§ **Extracted records**
---+---

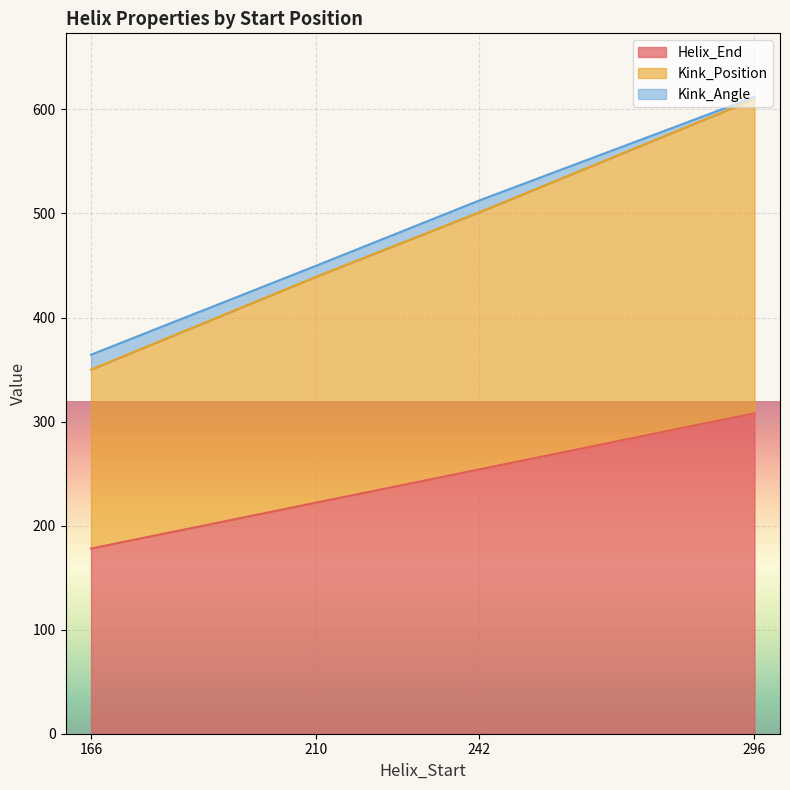

What is the lowest value of the Helix_End series?

178.0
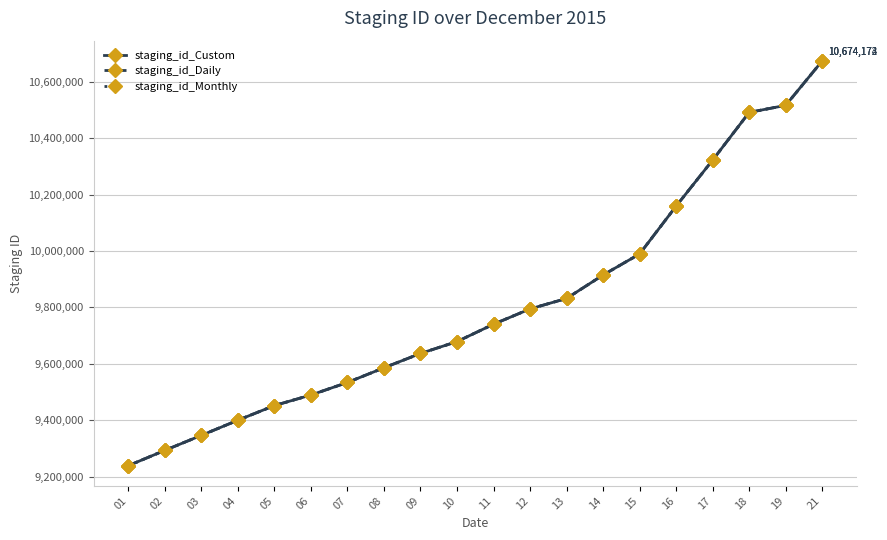

List the series in order of their overall mean, highest first.

staging_id_Monthly, staging_id_Custom, staging_id_Daily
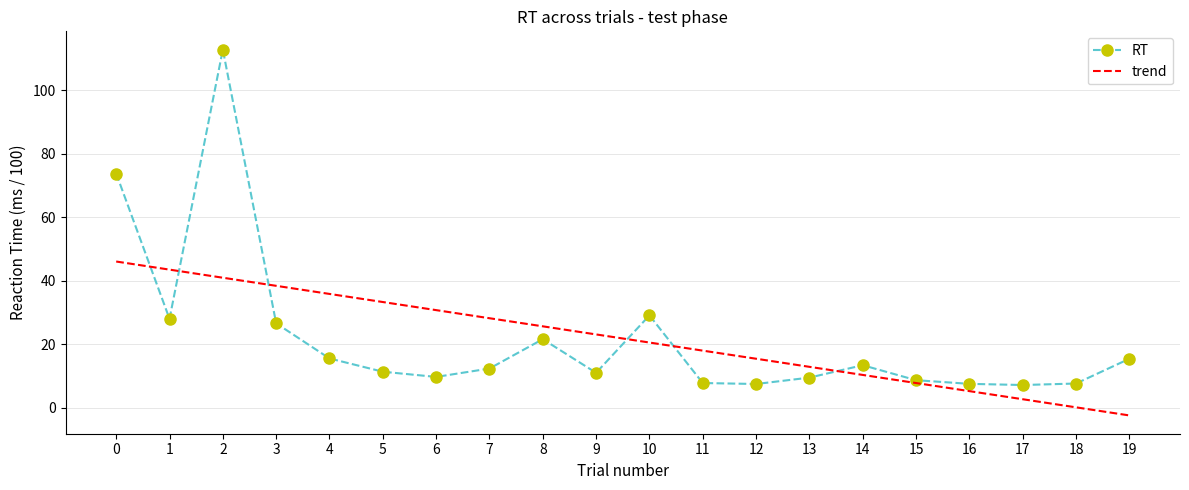

Is it true that RT equals 9.7 at 6?

True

---+---

§ **EXERCISE PROMPT**
Edit the entries to replace every "series" with "data series" and keep everything else unchanged. Omit the pictures from your answer.

§ **SOLUTION**
What is the lowest value of the Helix_End data series?

178.0

List the data series in order of their overall mean, highest first.

staging_id_Monthly, staging_id_Custom, staging_id_Daily

Is it true that RT equals 9.7 at 6?

True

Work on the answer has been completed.